In previous implementations of DWM, the wind turbine and wake dynamics were solved individually or serially, not considering two-way wake-merging interactions. Additionally, there was no method available to calculate the disturbed wind in zones of wake overlap. Wake merging is illustrated by the FAST.Farm simulation of Fig. 4.60.

Wake merging for closely spaced rotors.

Fig. 4.60 Wake merging for closely spaced rotors.

In FAST.Farm, the wake-merging submodel of the AWAE module identifies zones of wake overlap between all wakes across the wind farm by finding wake volumes that overlap in space. Wake deficits are superimposed in the axial direction based on the root-sum-squared (RSS) method. Transverse components (radial wake deficits) are superimposed by vector sum. The RSS method assumes that the local kinetic energy of the axial deficit in a merged wake equals the sum of the local energies of the axial deficits for each wake at the given wind data point. The RSS method only applies to an array of scalars. This method works well for axial deficits because overlapping wakes likely have similar axial directions; therefore, only the magnitude of the vector is important in the superposition. A vector sum is applied to the transverse components (radial wake deficits) because any given radial direction is dependent on the azimuth angle in the axisymmetric coordinate system.

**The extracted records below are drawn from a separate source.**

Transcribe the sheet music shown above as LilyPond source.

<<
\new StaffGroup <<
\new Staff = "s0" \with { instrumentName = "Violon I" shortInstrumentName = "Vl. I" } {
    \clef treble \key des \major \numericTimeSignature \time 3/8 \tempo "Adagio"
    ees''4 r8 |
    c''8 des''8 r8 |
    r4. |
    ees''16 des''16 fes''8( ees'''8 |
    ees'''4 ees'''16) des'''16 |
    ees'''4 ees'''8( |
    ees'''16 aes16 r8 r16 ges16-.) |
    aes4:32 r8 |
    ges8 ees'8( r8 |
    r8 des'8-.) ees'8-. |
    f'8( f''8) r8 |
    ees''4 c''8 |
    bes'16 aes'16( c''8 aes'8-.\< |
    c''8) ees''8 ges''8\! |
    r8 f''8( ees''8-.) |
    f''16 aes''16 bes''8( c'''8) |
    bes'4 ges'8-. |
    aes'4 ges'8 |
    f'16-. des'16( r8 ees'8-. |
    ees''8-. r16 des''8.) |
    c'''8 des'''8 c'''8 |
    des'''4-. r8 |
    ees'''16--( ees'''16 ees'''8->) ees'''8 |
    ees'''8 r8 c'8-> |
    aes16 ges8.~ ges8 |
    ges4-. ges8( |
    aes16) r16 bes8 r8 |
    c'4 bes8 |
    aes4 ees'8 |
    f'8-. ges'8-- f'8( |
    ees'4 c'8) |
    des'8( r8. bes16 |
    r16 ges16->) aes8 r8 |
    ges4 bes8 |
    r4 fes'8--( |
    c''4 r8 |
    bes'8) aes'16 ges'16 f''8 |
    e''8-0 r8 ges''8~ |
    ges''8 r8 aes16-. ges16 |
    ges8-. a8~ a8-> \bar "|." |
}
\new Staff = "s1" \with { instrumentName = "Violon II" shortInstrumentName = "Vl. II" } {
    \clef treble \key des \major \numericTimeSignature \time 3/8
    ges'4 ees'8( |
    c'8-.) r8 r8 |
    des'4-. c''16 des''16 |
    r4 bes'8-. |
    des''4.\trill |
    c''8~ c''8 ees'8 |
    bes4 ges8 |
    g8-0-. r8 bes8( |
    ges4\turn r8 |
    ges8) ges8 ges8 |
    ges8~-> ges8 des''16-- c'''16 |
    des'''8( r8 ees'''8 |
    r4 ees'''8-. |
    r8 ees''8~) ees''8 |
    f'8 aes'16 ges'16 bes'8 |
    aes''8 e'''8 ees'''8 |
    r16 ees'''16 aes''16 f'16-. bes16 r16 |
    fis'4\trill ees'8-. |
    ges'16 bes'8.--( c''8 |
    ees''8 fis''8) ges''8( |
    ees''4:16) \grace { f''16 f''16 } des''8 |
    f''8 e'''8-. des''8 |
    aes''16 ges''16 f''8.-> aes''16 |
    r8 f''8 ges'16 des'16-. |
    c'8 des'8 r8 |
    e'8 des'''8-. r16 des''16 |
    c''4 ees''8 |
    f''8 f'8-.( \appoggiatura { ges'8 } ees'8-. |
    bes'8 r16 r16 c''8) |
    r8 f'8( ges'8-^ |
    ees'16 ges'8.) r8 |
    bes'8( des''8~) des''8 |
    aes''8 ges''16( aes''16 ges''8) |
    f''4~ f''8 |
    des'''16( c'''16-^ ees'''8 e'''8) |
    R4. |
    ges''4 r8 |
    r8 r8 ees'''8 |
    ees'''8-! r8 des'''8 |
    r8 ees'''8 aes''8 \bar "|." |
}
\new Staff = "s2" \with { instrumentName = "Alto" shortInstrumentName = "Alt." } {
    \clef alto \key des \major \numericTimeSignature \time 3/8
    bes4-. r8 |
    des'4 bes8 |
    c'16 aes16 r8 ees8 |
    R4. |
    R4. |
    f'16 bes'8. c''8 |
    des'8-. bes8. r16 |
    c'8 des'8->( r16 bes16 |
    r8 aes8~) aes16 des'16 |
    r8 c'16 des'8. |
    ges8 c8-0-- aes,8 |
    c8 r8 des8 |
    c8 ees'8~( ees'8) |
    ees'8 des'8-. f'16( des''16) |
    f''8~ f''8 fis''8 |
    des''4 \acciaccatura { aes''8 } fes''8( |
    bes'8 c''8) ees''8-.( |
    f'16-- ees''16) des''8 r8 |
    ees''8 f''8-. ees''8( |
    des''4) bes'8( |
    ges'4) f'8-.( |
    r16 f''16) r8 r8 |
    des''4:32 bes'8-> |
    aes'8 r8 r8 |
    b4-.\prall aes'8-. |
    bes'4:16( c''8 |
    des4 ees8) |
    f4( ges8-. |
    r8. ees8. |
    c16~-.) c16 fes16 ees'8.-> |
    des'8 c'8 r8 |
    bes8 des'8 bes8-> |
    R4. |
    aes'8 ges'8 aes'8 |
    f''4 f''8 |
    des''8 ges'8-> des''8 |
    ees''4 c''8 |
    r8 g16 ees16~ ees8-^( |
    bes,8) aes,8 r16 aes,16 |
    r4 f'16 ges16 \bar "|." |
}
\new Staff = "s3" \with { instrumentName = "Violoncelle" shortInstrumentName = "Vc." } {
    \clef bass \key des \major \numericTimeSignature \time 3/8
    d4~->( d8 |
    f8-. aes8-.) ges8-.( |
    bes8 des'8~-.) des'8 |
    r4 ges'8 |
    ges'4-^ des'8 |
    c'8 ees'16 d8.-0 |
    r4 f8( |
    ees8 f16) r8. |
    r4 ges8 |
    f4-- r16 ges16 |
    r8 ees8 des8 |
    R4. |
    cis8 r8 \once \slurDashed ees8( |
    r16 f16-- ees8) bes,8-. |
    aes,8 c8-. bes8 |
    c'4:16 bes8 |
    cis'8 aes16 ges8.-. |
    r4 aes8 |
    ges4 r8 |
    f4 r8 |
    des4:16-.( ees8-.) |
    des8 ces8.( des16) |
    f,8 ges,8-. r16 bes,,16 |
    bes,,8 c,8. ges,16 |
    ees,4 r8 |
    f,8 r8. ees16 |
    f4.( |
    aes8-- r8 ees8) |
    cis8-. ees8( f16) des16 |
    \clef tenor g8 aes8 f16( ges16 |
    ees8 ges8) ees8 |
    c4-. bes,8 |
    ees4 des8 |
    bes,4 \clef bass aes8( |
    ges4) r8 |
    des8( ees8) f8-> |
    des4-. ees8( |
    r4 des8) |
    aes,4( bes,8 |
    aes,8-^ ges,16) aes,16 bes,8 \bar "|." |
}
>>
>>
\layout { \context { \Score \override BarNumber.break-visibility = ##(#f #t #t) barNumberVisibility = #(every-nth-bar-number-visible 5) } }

To visualize the ambient wind and wake interactions across the wind farm, FAST.Farm includes visualization capability through the generation of output files in VTK format. OpenFAST can further generate VTK-formatted output files for visualizing the wind turbine based on either surface or stick-figure geometry. The VTK files generated by FAST.Farm and OpenFAST can be read with standard open-source visualization packages such as ParaView or VisIt.

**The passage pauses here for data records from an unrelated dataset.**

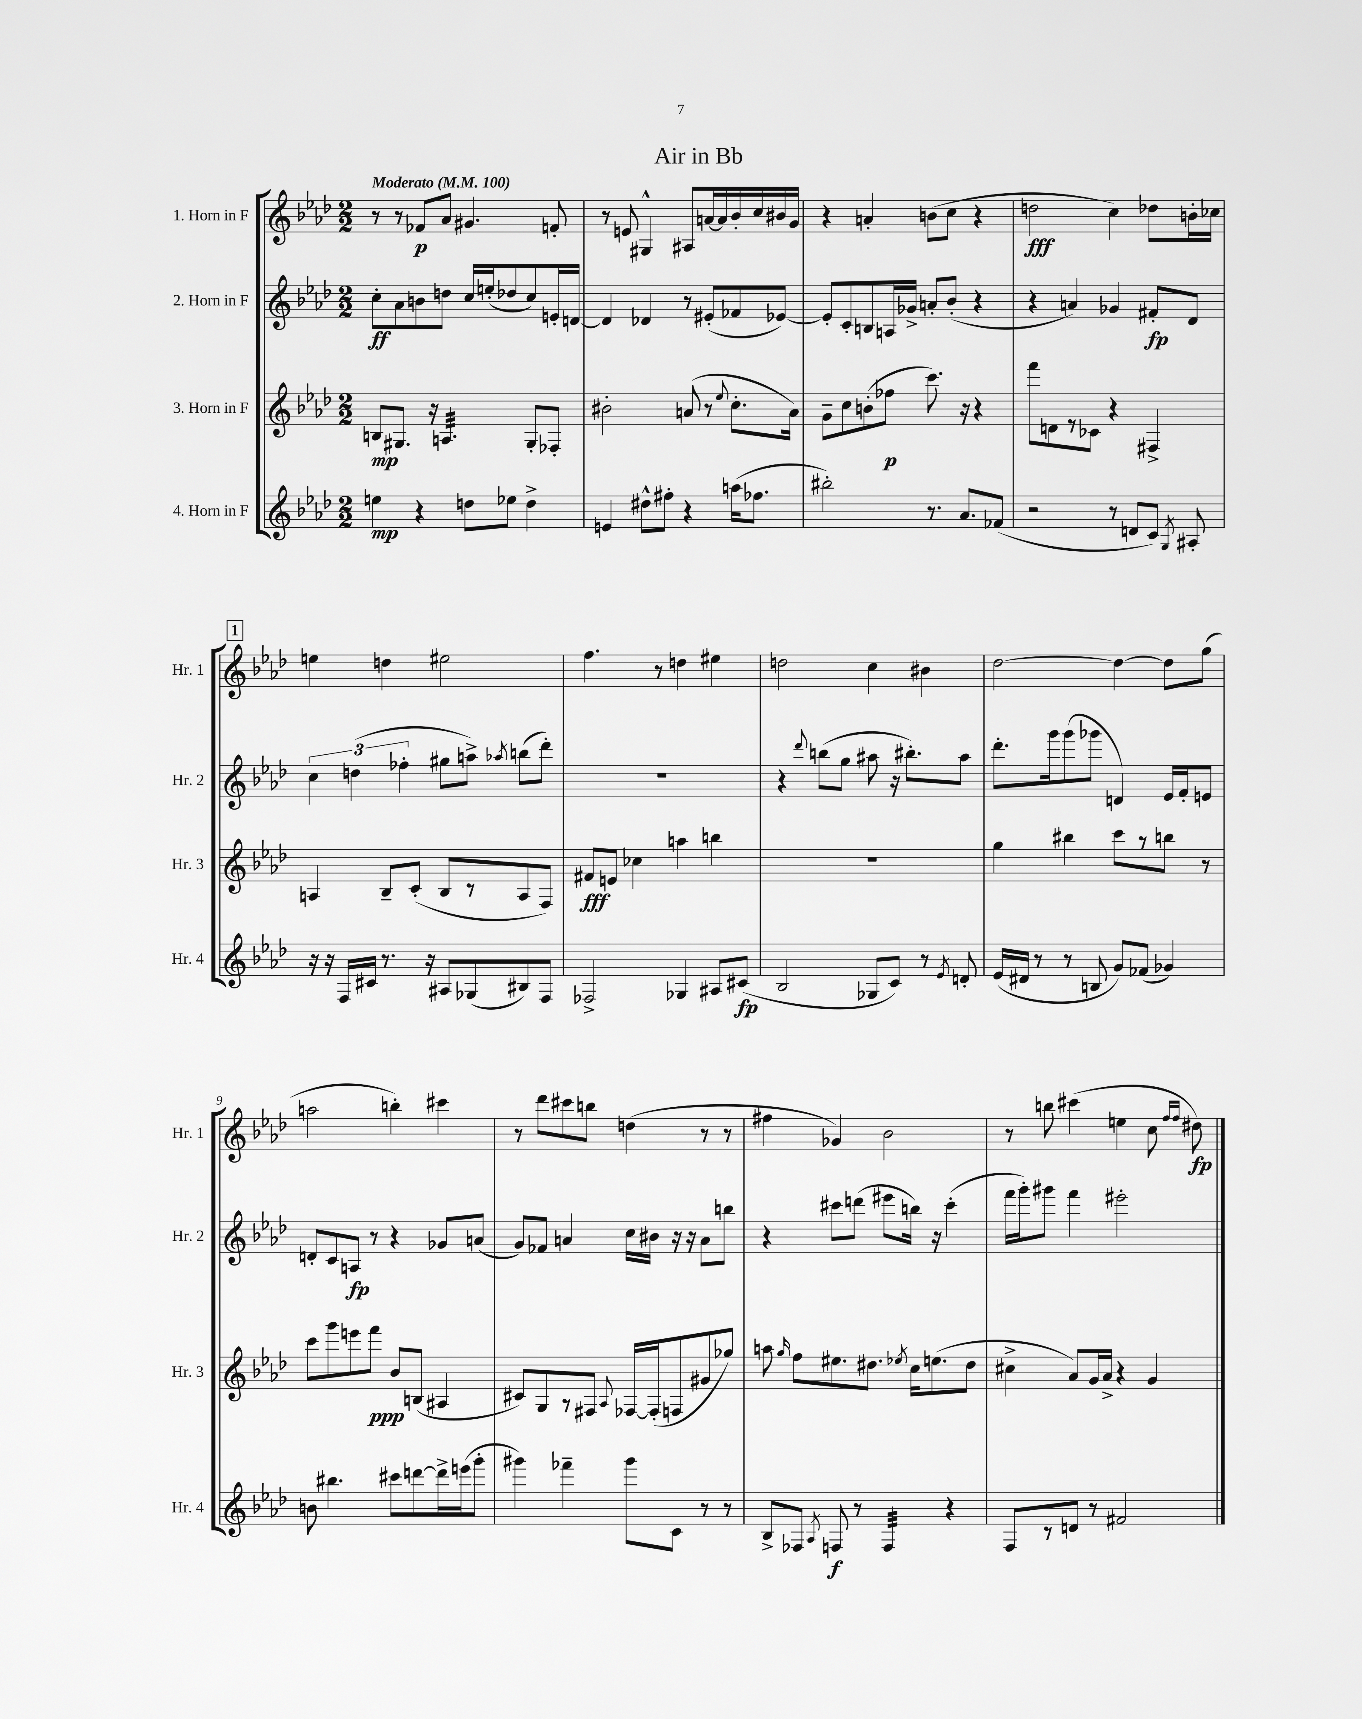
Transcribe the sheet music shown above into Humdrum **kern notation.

**kern	**dynam	**kern	**dynam	**kern	**dynam	**kern	**dynam
*part4	*part4	*part3	*part3	*part2	*part2	*part1	*part1
*staff4	*staff4	*staff3	*staff3	*staff2	*staff2	*staff1	*staff1
*I"4. Horn in F	*	*I"3. Horn in F	*	*I"2. Horn in F	*	*I"1. Horn in F	*
*I'Hr. 4	*	*I'Hr. 3	*	*I'Hr. 2	*	*I'Hr. 1	*
*clefG2	*	*clefG2	*	*clefG2	*	*clefG2	*
*k[b-e-a-d-]	*	*k[b-e-a-d-]	*	*k[b-e-a-d-]	*	*k[b-e-a-d-]	*
*M2/2	*	*M2/2	*	*M2/2	*	*M2/2	*
*MM100	*	*MM100	*	*MM100	*	*MM100	*
=1	=1	=1	=1	=1	=1	=1	=1
!	!	!	!	!	!	!LO:TX:a:B:t=Moderato	!
4een\	mp	8Bn/L	mp	8cc'\L	ff	8r	.
.	.	8.G#X/J	.	8a-\	.	8r	.
4r	.	.	.	8bn\	.	8f-X/L	p
.	.	16r	.	.	.	.	.
*	*	*tremolo	*	*	*	*	*
.	.	32An/LLL	.	8ddn\J	.	8a-/J	.
.	.	32An/	.	.	.	.	.
.	.	32An/	.	.	.	.	.
.	.	32An/	.	.	.	.	.
8ddn\L	.	32An/	.	16cc/LL	.	4.g#X/	.
.	.	32An/	.	.	.	.	.
.	.	32An/	.	(16een'/J	.	.	.
.	.	32An/	.	.	.	.	.
8ee-X\J	.	32An/	.	8dd-X/	.	.	.
.	.	32An/	.	.	.	.	.
.	.	32An/	.	.	.	.	.
.	.	32An/JJJ	.	.	.	.	.
*	*	*Xtremolo	*	*	*	*	*
4dd^\	.	8G#'/L	.	8cc/)	.	.	.
.	.	8F-X'/J	.	16en'/L	.	8fn'/	.
.	.	.	.	[16dn/JJ	.	.	.
=2	=2	=2	=2	=2	=2	=2	=2
4en/	.	2b#X'\	.	4d/]	.	8r	.
.	.	.	.	.	.	8en/	.
8dd#X^^\L	.	.	.	4d-X/	.	4G#X^^/	.
8ff#X'\J	.	.	.	.	.	.	.
4r	.	(8an/	.	8r	.	8A#X/L	.
.	.	8r	.	(8e#X'/L	.	[16an/L	.
.	.	.	.	.	.	16a/]	.
.	.	8qqee-/	.	.	.	.	.
(16aan\KL	.	8.cc'\L	.	8f-X/	.	16b-'/	.
8.ff-X\J	.	.	.	.	.	16cc/	.
.	.	.	.	[8e-X/J)	.	16b#X/	.
.	.	16a\Jk)	.	.	.	16g/JJ	.
=3	=3	=3	=3	=3	=3	=3	=3
2bb#X'\)	.	8g~\L	.	8e-'/L]	.	4r	.
.	.	8cc\	.	8c'/	.	.	.
.	.	(8bn'\	.	8Bn/	.	4an'/	.
.	.	8ff-X\J	p	16An/L	.	.	.
.	.	.	.	16g-X^/JJ	.	.	.
8.r	.	8.ccc\)	.	8an'/L	.	(8bn\L	.
.	.	.	.	(8b-'/J	.	8cc\J	.
8.a-/L	.	16r	.	.	.	.	.
.	.	4r	.	4r	.	4r	.
(8f-X/J	.	.	.	.	.	.	.
=4	=4	=4	=4	=4	=4	=4	=4
2r	.	8fff\L	.	4r	.	2ddn\	fff
.	.	8dn\	.	.	.	.	.
.	.	8r	.	4an/)	.	.	.
.	.	8c-X\J	.	.	.	.	.
8r	.	4r	.	4g-X/	.	4cc\)	.
8dn/L	.	.	.	.	.	.	.
8c/J)	.	4F#X^/	.	8f#X'/L	fp	8dd-X\L	.
8qG/	.	.	.	.	.	.	.
8A#X'/	.	.	.	8d-/J	.	16bn'\L	.
.	.	.	.	.	.	16cc-X\JJ	.
!!LO:LB:g=z
!!LO:REH:place=s1:t=1
=5	=5	=5	=5	=5	=5	=5	=5
16r	.	4An/	.	6cc\	.	4een\	.
16r	.	.	.	.	.	.	.
16F/LL	.	.	.	.	.	.	.
.	.	.	.	(6ddn\	.	.	.
16c#X/JJ	.	.	.	.	.	.	.
8.r	.	8B-~/L	.	.	.	4ddn\	.
.	.	.	.	6ff-X'\	.	.	.
.	.	(8c'/J	.	.	.	.	.
16r	.	.	.	.	.	.	.
8A#X/L	.	8B-/L	.	8gg#X\L	.	2ee#X\	.
(8G-X/	.	8r	.	8aan^\J)	.	.	.
.	.	.	.	8qaa-X/	.	.	.
8B#X/)	.	8A/	.	(8bbn\L	.	.	.
8F/J	.	8F/J)	.	8ddd-'\J)	.	.	.
=6	=6	=6	=6	=6	=6	=6	=6
2F-X^/	.	8f#X/L	fff	1r	.	4.ff\	.
.	.	8en/J	.	.	.	.	.
.	.	4cc-X\	.	.	.	.	.
.	.	.	.	.	.	8r	.
4G-X/	.	4aan\	.	.	.	4ddn\	.
8A#X/L	.	4bbn\	.	.	.	4ee#X\	.
(8c#X/J	fp	.	.	.	.	.	.
=7	=7	=7	=7	=7	=7	=7	=7
2B-/	.	1r	.	4r	.	2ddn\	.
.	.	.	.	8qqddd-/	.	.	.
.	.	.	.	(8bbn\L	.	.	.
.	.	.	.	8gg\J	.	.	.
8G-X/L	.	.	.	8aa#X\	.	4cc\	.
8c/J)	.	.	.	16r	.	.	.
.	.	.	.	8.bb#X'\L)	.	.	.
8r	.	.	.	.	.	4b#X\	.
8qe-/	.	.	.	.	.	.	.
8dn'/	.	.	.	8aa#\J	.	.	.
=8	=8	=8	=8	=8	=8	=8	=8
(16e-/LL	.	4gg\	.	8.ddd-'\L	.	[2dd-\	.
16d#X/JJ	.	.	.	.	.	.	.
8r	.	.	.	.	.	.	.
.	.	.	.	16ggg\k	.	.	.
8r	.	4bb#X\	.	(8ggg\	.	.	.
8Bn/	.	.	.	8ggg-X\J	.	.	.
8g/L)	.	8ccc\L	.	4dn/)	.	4dd-\_	.
(8f-X/J	.	8r	.	.	.	.	.
4g-X/)	.	8bbn\J	.	16e-/LL	.	8dd-\L]	.
.	.	.	.	16f'/J	.	.	.
.	.	8r	.	8en/J	.	(8gg\J	.
!!LO:LB:g=z
=9	=9	=9	=9	=9	=9	=9	=9
8bn\	.	8ccc\L	.	8dn'/L	.	2aan\	.
4.bb#X\	.	8ggg\	.	8c/	.	.	.
.	.	8eeen\	.	8An/J	fp	.	.
.	.	8fff\J	ppp	8r	.	.	.
8ccc#X\L	.	8b-/L	.	4r	.	4bbn'\)	.
[8dddn\	.	(8Bn/J	.	.	.	.	.
16ddd^\L]	.	4A#X/	.	8g-X/L	.	4ccc#X\	.
(16eeen\J	.	.	.	.	.	.	.
8ggg'\J	.	.	.	(8an/J	.	.	.
=10	=10	=10	=10	=10	=10	=10	=10
4ggg#X\)	.	8c#X/L)	.	8g/L)	.	8r	.
.	.	8G/	.	8f-X/J	.	8ddd-\L	.
4fff-X~\	.	8r	.	4an/	.	8ccc#X\	.
.	.	8F#X/J	.	.	.	8bbn\J	.
.	.	8qqA-/	.	.	.	.	.
8ggg#\L	.	[16F-X/LL	.	16cc\LL	.	(4ddn\	.
.	.	(16F-'/J]	.	16b#X\JJ	.	.	.
8c\J	.	8Fn/	.	16r	.	.	.
.	.	.	.	16r	.	.	.
8r	.	8g#X/	.	8a\L	.	8r	.
8r	.	8gg-X/J)	.	8bbn\J	.	8r	.
=11	=11	=11	=11	=11	=11	=11	=11
8B-^/L	.	8aan\	.	4r	.	4ff#X\	.
.	.	16qqgg/	.	.	.	.	.
8F-X/J	.	8ff\L	.	.	.	.	.
8qA-/	.	.	.	.	.	.	.
8Fn/	f	8.ee#X\	.	8ccc#X\L	.	4g-X/)	.
8r	.	.	.	(8dddn\J	.	.	.
.	.	8.dd#X\J	.	.	.	.	.
*tremolo	*	*	*	*	*	*	*
32F/LLL	.	.	.	8eee#X\L	.	2b-\	.
32F/	.	.	.	.	.	.	.
32F/	.	.	.	.	.	.	.
32F/	.	.	.	.	.	.	.
.	.	8qee-X/	.	.	.	.	.
32F/	.	16cc\KL	.	16bbn\Jk)	.	.	.
32F/	.	.	.	.	.	.	.
32F/	.	(8.een\	.	16r	.	.	.
32F/JJJ	.	.	.	.	.	.	.
*Xtremolo	*	*	*	*	*	*	*
4r	.	.	.	(4ccc#'\	.	.	.
.	.	8dd#\J	.	.	.	.	.
=12	=12	=12	=12	=12	=12	=12	=12
8F/L	.	4cc#X^\	.	16fff\LL	.	8r	.
.	.	.	.	16ggg'\J)	.	.	.
8r	.	.	.	8ggg#X\J	.	8bbn\	.
8dn/J	.	8a-/L)	.	4fff\	.	(4ccc#X\	.
8r	.	16g/L	.	.	.	.	.
.	.	16a-^/JJ	.	.	.	.	.
2f#X/	.	4r	.	2eee#X'\	.	4een\	.
.	.	4g/	.	.	.	8cc\	.
.	.	.	.	.	.	16qqff/LL	.
.	.	.	.	.	.	16qqff/JJ	.
.	.	.	.	.	.	8dd#X\)	fp
==	==	==	==	==	==	==	==
*-	*-	*-	*-	*-	*-	*-	*-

4.16.2.6. FAST.Farm Parallelization

FAST.Farm can be compiled and run in serial or parallel mode. Parallelization has been implemented in FAST.Farm through OpenMP, which allows FAST.Farm to take advantage of multicore computers by dividing computational tasks among the cores/threads within a node (but not between nodes) to speed up a single simulation. The size of the wind farm and number of wind turbines is limited only by the available random-access memory (RAM). In parallel mode, each instance of the OpenFAST submodel can be run in parallel on separate threads at the same time the ambient wind within the AWAE module is being read in another thread. Thus, the fastest simulations require at least one more core than the number of wind turbines in the wind farm. Furthermore, the output calculations within the AWAE module are parallelized into separate threads. Because of the small timescales involved and sophisticated physics, the OF submodel is the computationally slowest FAST.Farm module. The output calculation of the AWAE module is the only major calculation that cannot be solved in parallel to OpenFAST; therefore, at best, the parallelized FAST.Farm solution may execute only slightly more slowly than stand-alone OpenFAST simulations – computationally inexpensive enough to run the many simulations necessary for wind turbine/farm design and analysis.

To support the modeling of large wind farms, single simulations involving memory parallelization and parallelization between nodes of a multinode high-performance computer (HPC) through a message-passing interface (MPI) is likely required. MPI has not yet been implemented within FAST.Farm.

4.16.2.7. Organization of the Guide

The remainder of this documentation is structured as follows: Section 4.16.3 details how to obtain the FAST.Farm software archive and how to run FAST.Farm. Section 4.16.4 describes the FAST.Farm input files. Section 4.16.5 discusses the output files generated by FAST.Farm. Section 4.16.6 provides modeling guidance when using FAST.Farm. The FAST.Farm theory is covered in Section 4.16.7. Section 4.16.8 outlines future work, and the bibliography provides background and other information sources. Example FAST.Farm primary input and ambient wind data files are shown in Section 4.16.10 and Section 4.16.11. A summary of available output channels is found in Section 4.16.12.